--- WHAT THIS TASK INVOLVES ---
Please copy the Madrid travel post below from "It reminded me" up to and including "not all thin.", substituting "Italy" for "France".

--- DOCUMENT EXTRACT ---

____________

Madrid hadn't been totally on my radar before, but Zoe wanted to go, so I thought, why not? I remember going there once when I was 20 and spending only a day, but I had only vaguely remembered walking around a large city park--it hadn't made much of an impression. But it turned out to be a very cool city! I think that Barcelona is more elegant, and Madrid is more hip. It has fantastic restaurants and nightlife, lots of groovy (and cheap) shopping and excellent museums. We shopped for shoes, ate a lot of tapas, and walked all over the place for 2 days. My feet are still aching.
It reminded me of the USA. I decided this was because 1) seeing signs in Spanish reminds me of Washington Heights; 2) Unlike those in France, Spain has people wearing loud, unflattering clothing; 3) Also unlike France, the Spanish are not all thin.
Unfortunately, I also realized that whatever Spanish I once spoke has now been completely and absolutely crushed by my focus on French. Why can't I keep more than one language in my head?
On the first night we had tapas along the Calle de Cava Baja. Here are some examples of the restaurants there. Remember, no eating dinner before 10 PM! It was el cheapo-- dinner came to about 8 euros, including drinks!
This little mural is outside a restaurant. I just liked it so I took a picture.
Madrid has elegant architecture.And lots of statuary-- this is in the Plaza Mayor.

____________

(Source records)
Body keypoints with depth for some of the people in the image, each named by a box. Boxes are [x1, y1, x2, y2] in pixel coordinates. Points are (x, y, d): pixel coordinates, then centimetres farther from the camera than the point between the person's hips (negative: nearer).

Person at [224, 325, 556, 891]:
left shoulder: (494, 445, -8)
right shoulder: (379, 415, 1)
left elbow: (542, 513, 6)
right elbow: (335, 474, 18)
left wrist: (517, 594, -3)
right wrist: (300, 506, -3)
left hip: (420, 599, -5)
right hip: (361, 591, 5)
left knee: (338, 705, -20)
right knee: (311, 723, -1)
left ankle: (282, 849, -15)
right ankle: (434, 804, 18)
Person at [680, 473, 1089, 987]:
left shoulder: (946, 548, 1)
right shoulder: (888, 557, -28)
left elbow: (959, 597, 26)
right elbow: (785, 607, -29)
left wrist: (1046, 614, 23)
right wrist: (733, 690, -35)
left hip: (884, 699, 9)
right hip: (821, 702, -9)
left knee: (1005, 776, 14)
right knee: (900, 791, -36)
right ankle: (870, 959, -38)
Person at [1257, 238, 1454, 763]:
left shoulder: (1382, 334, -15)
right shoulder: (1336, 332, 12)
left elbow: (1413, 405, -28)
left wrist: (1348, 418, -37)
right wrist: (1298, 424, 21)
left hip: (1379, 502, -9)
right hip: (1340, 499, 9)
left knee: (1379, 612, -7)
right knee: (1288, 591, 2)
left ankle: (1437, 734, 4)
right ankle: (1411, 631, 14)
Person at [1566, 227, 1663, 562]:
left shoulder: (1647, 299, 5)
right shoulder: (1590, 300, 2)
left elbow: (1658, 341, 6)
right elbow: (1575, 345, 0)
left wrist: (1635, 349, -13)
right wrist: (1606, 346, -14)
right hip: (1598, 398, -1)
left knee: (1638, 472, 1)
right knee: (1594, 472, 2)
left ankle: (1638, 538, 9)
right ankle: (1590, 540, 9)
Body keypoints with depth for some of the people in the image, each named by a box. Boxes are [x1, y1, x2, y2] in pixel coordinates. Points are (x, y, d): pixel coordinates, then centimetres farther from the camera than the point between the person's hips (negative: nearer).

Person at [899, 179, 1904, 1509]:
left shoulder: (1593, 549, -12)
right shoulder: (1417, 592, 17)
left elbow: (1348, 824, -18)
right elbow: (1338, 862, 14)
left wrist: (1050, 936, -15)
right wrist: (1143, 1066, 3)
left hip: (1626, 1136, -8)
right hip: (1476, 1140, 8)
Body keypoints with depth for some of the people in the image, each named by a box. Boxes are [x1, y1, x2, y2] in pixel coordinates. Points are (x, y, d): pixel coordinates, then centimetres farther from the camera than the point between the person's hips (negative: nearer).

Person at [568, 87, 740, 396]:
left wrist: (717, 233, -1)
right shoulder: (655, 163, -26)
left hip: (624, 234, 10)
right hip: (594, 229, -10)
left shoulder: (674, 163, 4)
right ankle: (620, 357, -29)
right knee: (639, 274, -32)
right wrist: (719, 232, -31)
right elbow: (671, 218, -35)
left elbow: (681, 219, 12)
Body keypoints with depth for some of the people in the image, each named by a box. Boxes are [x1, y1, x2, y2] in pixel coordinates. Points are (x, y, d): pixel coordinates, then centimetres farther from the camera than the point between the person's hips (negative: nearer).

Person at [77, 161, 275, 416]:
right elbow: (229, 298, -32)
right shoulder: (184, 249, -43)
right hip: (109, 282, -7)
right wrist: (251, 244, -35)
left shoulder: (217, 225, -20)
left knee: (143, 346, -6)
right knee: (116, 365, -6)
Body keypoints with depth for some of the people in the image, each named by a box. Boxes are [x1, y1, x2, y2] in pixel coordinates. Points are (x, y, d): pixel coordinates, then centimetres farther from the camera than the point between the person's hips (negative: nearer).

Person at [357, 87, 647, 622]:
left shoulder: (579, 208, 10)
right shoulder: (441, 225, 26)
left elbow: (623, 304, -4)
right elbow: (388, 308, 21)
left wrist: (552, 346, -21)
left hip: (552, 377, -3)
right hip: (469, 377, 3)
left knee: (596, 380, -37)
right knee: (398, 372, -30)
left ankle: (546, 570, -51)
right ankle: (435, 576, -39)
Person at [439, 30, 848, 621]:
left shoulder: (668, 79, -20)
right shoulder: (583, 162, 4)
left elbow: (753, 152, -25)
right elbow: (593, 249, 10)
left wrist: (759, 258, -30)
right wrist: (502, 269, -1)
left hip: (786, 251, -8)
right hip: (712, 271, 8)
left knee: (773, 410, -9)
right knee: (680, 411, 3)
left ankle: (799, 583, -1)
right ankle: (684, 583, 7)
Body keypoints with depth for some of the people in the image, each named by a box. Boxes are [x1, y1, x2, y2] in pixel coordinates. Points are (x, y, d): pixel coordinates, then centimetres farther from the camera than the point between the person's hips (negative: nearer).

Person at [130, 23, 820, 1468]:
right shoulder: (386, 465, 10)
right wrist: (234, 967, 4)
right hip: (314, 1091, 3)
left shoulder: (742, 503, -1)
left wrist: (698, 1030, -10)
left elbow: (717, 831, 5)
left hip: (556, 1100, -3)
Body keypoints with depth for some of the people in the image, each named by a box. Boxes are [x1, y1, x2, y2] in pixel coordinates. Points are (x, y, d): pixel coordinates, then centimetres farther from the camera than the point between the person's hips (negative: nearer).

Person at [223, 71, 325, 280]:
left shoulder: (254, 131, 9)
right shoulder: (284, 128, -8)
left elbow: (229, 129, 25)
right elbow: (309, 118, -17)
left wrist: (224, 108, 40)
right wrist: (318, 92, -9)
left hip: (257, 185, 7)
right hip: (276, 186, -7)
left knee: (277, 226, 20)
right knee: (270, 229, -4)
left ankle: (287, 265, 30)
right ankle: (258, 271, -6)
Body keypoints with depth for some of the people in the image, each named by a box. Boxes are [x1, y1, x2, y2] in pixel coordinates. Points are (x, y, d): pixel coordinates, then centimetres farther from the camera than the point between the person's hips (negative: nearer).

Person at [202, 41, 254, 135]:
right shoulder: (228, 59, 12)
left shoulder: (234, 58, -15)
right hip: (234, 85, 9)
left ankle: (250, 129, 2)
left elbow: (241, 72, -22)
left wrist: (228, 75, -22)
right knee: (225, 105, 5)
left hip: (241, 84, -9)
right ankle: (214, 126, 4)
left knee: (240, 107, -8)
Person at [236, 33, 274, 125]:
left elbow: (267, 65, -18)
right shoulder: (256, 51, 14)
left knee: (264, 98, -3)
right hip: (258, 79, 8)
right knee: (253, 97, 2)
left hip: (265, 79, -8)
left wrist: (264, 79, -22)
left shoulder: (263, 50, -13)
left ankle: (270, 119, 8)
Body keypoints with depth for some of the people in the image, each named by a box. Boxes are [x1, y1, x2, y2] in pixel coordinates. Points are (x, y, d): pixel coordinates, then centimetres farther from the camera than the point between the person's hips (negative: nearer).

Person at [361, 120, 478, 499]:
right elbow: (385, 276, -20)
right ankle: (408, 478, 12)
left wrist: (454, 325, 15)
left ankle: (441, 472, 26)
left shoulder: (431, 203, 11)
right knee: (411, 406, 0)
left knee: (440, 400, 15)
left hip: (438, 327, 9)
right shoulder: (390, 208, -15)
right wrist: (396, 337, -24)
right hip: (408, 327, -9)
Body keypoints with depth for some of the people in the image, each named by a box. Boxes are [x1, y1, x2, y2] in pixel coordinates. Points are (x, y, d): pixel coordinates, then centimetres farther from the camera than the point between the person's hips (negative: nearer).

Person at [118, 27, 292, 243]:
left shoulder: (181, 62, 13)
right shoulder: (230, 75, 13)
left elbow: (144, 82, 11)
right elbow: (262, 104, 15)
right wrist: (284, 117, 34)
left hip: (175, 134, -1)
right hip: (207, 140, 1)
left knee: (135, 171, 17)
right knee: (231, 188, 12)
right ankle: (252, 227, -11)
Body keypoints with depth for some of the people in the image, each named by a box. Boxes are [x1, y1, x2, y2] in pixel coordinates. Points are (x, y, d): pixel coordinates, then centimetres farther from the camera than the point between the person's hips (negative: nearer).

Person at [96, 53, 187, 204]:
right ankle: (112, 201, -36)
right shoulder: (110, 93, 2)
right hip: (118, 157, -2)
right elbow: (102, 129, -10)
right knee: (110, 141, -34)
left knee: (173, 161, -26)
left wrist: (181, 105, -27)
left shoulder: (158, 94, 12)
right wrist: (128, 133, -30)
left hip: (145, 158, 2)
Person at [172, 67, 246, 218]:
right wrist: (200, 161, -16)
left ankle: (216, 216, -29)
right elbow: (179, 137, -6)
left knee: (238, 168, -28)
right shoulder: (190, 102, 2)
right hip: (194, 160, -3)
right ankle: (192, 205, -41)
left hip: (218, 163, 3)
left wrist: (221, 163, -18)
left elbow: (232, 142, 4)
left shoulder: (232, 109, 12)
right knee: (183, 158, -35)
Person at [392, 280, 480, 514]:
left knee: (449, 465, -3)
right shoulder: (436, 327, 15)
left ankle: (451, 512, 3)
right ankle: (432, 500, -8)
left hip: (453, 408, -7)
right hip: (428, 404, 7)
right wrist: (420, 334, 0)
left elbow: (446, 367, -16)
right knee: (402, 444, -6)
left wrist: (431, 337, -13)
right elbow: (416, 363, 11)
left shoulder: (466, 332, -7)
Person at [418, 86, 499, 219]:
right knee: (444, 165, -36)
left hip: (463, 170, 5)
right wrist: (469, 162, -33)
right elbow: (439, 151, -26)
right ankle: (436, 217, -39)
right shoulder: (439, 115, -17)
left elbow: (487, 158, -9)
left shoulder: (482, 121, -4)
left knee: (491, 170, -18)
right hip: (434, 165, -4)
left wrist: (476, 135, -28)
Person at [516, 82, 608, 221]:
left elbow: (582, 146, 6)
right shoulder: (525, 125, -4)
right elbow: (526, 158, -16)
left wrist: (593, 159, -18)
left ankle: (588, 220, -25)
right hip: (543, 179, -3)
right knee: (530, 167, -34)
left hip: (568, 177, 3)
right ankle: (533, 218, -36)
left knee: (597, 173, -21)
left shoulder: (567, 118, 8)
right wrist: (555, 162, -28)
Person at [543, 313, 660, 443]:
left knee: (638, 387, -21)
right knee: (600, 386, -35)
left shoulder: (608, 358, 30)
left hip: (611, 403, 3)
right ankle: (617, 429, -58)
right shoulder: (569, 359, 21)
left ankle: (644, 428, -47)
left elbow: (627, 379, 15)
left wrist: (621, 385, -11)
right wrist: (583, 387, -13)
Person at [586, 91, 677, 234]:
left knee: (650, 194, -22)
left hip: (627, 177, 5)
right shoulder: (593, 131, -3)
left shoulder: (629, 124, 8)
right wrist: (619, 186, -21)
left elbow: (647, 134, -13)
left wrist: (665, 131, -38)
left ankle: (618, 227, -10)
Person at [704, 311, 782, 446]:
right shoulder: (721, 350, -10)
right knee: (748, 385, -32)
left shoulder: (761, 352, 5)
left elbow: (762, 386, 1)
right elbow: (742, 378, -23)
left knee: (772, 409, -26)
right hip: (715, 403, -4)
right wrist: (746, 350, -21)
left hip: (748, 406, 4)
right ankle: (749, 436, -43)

____________

--- WRITTEN ANSWER ---
It reminded me of the USA. I decided this was because 1) seeing signs in Spanish reminds me of Washington Heights; 2) Unlike those in Italy, Spain has people wearing loud, unflattering clothing; 3) Also unlike Italy, the Spanish are not all thin.